■ Work task: How many cups of chicken broth does the white chicken chili recipe call for?
-------- Text for analysis --------
What is it called when you solve one problem and it causes another to appear? I’ve been trying to figure out if I can use this as a metaphor for something in my life. 

At this point, all I can think is that I wish I had my creak back.

White Chicken Chili… Pioneer woman inspired.

I hate baking, but I looooove to cook. I think it’s because, cooking is a lot more forgiving. If I mess up, I can easily tweak here and there to get it back on track. The people I’m feeding are none the wiser.

Here’s what I cooked last night and the adventure that got me to one of the best soups I’ve made… sort of on accident.

8ish cajun grilled chicken thighs (#darkmeatmatters)
3 or 4 cans of Northern beans (or Navy beans, which are also white, it makes no sense.)
1 red onion
A spill of garlic powder (if you’re out of fresh garlic)
8 CUPS of chicken broth or bouillion
1.5 TBSP of cumin or 3/4 tbsp of chili powder if you’re out of cumin because you use it so much
Salt and pepper
1 can of Rotel
3 TBSP of butter (not margarine, are you kidding me with margarine?)
-------- Records --------
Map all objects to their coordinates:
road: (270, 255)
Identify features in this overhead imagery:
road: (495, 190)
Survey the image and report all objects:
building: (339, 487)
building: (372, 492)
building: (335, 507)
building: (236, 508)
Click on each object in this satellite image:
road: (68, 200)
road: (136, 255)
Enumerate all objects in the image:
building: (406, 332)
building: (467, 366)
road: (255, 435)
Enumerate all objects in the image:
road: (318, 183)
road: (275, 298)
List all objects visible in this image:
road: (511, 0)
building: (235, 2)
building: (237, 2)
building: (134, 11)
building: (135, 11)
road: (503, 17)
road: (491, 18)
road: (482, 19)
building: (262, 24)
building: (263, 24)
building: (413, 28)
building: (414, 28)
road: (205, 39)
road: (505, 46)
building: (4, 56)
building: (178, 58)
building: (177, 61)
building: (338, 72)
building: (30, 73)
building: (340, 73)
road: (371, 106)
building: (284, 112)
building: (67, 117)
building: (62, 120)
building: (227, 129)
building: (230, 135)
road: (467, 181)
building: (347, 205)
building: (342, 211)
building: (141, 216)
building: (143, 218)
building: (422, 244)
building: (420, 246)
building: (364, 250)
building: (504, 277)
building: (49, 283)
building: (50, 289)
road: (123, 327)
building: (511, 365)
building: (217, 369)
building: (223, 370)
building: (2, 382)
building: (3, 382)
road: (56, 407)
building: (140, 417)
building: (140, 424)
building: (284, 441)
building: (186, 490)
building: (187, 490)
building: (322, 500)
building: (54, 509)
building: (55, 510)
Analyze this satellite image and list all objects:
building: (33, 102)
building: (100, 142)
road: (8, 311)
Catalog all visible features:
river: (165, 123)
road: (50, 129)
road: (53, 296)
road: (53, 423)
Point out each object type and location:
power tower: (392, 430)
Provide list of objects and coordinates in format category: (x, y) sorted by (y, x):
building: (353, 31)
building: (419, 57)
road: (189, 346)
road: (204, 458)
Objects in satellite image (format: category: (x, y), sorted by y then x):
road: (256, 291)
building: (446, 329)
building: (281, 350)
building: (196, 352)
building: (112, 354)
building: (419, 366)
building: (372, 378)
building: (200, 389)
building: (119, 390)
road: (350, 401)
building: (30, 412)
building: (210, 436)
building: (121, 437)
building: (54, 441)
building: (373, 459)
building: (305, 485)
--------
■ Answer to this problem: 8 cups